(Data records)

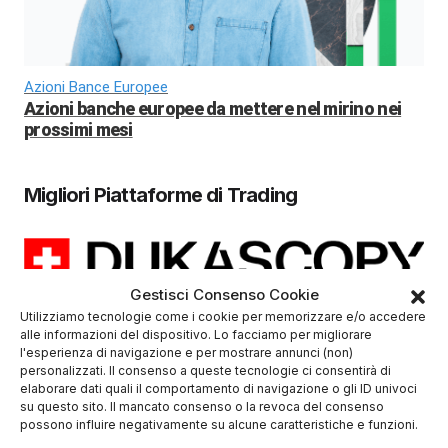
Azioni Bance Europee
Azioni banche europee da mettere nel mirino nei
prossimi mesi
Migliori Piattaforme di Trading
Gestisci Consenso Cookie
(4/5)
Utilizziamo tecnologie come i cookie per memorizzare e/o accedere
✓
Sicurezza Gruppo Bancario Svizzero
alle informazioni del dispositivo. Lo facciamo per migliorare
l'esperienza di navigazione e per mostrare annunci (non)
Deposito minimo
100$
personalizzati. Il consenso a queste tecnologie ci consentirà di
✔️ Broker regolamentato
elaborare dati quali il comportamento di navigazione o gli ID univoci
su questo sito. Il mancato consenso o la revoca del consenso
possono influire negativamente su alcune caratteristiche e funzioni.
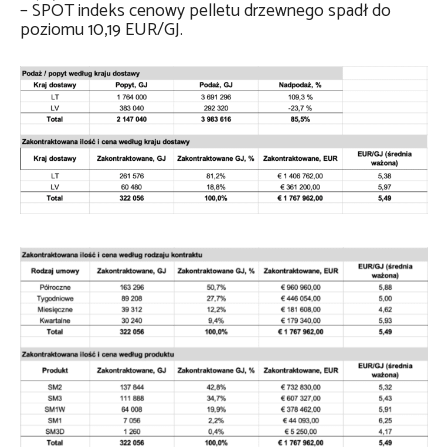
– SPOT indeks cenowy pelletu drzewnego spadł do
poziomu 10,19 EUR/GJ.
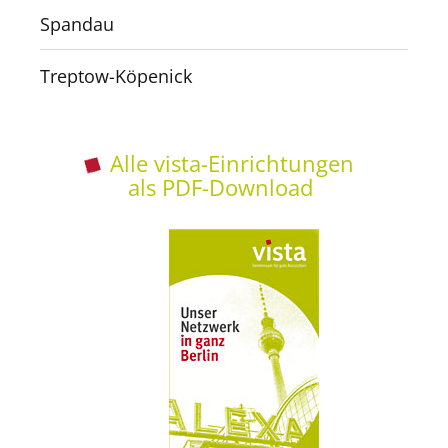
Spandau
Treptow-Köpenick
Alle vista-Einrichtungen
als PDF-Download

(End Data records)

Return the lines verbatim, starting at the line that contains "drzewnego spadł do" and ending at the final line of the records. Leave the pictures out of your answer.

– SPOT indeks cenowy pelletu drzewnego spadł do
poziomu 10,19 EUR/GJ.
Spandau
Treptow-Köpenick
Alle vista-Einrichtungen
als PDF-Download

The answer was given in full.